Tuesday, June 3, 2008

Reincarnation - Part 1

My personal view of what it is about ourselves we are trying to capture when we think of ourselves as “having souls” will be explicated in Part 2 of this series. For now, let us assume the popular (Judeo-Western) view that every living human body is animated from the time of birth to the time of death by an individual soul, disconnected from other souls in more or less the way the body is disconnected from other bodies.

What about before birth and after death? According to the popular view, individual souls migrate here from another realm, let's call it Zoop, and when the body dies, return to Zoop, sometimes never returning to Earth, but enduring to eternity. Some may think of this eternity as just more time, time filled with very different kinds of experiences perhaps, but still abiding, one-way, flowing time. But in the realm of the spirit there is no time. So in a certain sense it is not true that the soul was formed before the body and will endure after the dissolution of the body, because technically there is no before and after except in Earthly, embodied life.

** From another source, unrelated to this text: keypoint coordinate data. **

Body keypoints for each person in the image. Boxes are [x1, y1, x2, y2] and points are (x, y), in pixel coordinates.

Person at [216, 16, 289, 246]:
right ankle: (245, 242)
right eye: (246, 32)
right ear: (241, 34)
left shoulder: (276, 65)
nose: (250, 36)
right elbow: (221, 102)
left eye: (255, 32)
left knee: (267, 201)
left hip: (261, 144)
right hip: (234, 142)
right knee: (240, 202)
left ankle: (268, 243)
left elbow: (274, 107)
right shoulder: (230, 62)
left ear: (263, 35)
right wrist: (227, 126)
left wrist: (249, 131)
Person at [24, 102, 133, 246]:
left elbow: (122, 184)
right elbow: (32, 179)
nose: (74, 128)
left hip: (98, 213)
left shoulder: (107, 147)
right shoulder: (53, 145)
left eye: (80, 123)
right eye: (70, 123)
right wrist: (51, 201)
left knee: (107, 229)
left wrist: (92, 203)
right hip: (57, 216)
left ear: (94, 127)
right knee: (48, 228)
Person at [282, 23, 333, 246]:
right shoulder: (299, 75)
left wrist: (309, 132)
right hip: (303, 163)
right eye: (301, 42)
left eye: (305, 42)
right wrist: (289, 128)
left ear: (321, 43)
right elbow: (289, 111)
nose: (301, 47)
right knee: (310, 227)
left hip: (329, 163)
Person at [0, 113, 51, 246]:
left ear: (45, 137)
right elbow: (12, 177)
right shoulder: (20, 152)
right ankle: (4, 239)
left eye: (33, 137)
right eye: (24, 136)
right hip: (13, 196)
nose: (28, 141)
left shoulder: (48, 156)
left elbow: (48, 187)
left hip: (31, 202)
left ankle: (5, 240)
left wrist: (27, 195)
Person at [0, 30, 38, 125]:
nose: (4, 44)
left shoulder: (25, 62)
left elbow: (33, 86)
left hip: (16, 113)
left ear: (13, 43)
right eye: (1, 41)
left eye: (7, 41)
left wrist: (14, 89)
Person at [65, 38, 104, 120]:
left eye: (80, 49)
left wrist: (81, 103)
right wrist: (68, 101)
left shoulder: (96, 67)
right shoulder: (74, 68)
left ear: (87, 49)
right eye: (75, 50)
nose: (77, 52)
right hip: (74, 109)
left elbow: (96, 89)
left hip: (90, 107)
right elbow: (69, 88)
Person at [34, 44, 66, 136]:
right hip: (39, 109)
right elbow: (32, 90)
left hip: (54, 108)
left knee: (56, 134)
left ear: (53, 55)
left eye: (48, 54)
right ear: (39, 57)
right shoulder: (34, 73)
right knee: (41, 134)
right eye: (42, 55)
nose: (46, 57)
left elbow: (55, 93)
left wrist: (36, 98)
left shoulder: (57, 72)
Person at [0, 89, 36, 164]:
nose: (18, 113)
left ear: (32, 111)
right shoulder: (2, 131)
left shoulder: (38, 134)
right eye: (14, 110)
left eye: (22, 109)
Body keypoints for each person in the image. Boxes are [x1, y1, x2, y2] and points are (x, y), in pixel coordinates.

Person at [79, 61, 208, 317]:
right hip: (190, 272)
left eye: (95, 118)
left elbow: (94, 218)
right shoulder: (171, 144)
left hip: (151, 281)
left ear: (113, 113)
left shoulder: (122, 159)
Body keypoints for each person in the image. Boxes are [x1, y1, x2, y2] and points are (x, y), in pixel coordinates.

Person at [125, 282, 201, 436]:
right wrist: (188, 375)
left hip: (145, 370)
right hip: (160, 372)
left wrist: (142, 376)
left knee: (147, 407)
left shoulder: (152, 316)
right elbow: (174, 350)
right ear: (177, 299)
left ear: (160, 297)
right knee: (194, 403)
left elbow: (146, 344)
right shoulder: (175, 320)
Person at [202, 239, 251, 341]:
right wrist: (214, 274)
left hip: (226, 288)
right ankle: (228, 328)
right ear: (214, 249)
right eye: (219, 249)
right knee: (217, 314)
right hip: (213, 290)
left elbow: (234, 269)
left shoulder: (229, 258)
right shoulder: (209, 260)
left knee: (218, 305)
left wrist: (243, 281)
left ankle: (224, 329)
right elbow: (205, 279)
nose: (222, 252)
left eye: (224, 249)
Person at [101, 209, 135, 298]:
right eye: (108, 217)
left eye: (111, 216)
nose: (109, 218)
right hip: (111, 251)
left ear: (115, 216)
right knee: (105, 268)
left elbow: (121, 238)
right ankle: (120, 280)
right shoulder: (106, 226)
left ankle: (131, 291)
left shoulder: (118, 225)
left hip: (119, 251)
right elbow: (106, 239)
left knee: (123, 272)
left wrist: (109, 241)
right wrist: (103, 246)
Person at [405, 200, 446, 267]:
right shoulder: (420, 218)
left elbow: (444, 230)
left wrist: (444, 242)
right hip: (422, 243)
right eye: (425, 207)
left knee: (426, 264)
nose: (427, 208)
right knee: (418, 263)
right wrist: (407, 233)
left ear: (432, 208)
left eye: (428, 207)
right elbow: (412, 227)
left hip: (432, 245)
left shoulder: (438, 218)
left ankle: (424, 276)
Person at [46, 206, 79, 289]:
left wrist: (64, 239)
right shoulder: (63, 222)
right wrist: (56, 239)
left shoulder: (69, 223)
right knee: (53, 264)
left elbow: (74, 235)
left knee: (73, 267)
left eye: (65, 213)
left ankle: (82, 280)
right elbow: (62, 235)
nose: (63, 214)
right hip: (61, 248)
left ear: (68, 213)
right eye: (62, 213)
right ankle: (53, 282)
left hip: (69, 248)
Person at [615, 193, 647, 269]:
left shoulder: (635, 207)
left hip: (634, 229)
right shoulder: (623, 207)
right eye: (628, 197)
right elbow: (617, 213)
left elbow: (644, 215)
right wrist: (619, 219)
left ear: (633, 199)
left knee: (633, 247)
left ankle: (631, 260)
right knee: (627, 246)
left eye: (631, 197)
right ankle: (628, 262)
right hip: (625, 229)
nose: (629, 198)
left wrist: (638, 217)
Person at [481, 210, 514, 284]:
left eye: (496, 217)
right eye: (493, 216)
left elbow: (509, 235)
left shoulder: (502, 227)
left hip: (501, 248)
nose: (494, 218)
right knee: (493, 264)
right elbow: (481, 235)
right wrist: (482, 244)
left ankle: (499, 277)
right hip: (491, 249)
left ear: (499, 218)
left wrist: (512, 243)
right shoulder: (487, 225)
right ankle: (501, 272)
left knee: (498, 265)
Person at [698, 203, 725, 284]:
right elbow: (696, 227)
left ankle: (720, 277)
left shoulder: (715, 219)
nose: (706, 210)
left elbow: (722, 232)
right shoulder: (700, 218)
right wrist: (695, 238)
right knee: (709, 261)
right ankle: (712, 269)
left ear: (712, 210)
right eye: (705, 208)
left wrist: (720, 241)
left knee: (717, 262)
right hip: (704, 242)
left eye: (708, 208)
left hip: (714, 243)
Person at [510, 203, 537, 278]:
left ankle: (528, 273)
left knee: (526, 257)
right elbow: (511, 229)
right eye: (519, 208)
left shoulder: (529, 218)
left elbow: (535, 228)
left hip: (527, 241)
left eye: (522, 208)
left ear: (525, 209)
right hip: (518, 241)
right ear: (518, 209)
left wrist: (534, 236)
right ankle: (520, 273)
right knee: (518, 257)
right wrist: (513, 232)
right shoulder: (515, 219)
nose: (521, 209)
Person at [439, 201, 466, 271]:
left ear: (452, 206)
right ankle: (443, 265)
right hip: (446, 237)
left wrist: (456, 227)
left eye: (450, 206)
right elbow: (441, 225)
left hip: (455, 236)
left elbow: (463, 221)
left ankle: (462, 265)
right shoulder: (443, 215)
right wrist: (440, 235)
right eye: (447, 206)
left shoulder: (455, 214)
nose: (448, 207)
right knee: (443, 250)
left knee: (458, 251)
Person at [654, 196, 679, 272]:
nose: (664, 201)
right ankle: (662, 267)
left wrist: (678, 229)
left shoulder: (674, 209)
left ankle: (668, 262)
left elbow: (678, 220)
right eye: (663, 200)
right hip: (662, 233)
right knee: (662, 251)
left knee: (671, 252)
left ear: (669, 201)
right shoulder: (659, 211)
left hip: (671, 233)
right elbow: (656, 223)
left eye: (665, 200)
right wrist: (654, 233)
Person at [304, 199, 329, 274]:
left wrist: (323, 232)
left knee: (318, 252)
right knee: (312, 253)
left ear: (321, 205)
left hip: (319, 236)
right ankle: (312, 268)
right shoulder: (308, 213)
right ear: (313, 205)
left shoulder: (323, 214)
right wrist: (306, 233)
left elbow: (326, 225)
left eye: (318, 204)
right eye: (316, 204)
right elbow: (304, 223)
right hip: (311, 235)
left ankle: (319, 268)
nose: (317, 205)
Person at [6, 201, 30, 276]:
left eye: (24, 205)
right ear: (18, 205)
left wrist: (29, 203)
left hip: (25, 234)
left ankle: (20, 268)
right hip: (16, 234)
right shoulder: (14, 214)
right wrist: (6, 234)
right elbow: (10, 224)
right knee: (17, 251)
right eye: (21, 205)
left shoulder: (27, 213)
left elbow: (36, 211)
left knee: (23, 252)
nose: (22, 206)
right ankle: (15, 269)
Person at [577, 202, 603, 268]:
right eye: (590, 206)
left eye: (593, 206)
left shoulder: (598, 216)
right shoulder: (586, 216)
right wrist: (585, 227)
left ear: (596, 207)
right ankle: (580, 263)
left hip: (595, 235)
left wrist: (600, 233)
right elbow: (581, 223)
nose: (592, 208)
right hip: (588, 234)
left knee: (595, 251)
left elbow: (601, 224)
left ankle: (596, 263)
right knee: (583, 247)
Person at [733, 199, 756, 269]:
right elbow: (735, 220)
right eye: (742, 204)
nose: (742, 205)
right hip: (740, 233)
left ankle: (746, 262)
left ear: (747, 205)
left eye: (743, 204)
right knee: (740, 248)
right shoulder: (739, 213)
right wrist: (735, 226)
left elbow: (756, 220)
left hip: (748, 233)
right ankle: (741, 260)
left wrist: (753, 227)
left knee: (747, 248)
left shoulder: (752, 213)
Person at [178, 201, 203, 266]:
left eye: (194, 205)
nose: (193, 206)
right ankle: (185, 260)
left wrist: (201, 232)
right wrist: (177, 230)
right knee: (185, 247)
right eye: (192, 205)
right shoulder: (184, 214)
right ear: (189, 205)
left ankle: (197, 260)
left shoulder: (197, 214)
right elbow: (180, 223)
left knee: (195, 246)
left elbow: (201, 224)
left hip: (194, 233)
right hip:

For those who ascribe to the popular view, and ascribe to some theory of reincarnation, the process would look something like this: Dorp is born in 1900 and lives until 2000. Then he dies, and his soul goes back to Zoop for some non-zero period of time, during which it is determined that this soul must go back to Earth. So the earliest time the soul can come back for a new life is in 2000, the moment after Dorp dies. Of course, the waiting period could be longer. Perhaps he won’t come back until 2050 or 2500.

But if there truly is no time in the spirit-realm then there is no reason why a person can’t be reincarnated at what on Earth would be considered earlier than the time of death. The question is, what if “after” death, Dorp’s soul is reincarnated in 1940 and lives to 2040? In that case, the same soul can be wholly present in two individuals living on Earth at the same time!

If so, then you might have met yourself in another person already. Literally.

Perhaps there is only one soul.


(There are other reasons why the same soul can be multiply embodied, with different consequences, which will require a more subtle notion of the soul, which I will share at some time in the future, if it please God.
I'd also mention in passing that in the Indian notion of reincarnation, there is no Zoop.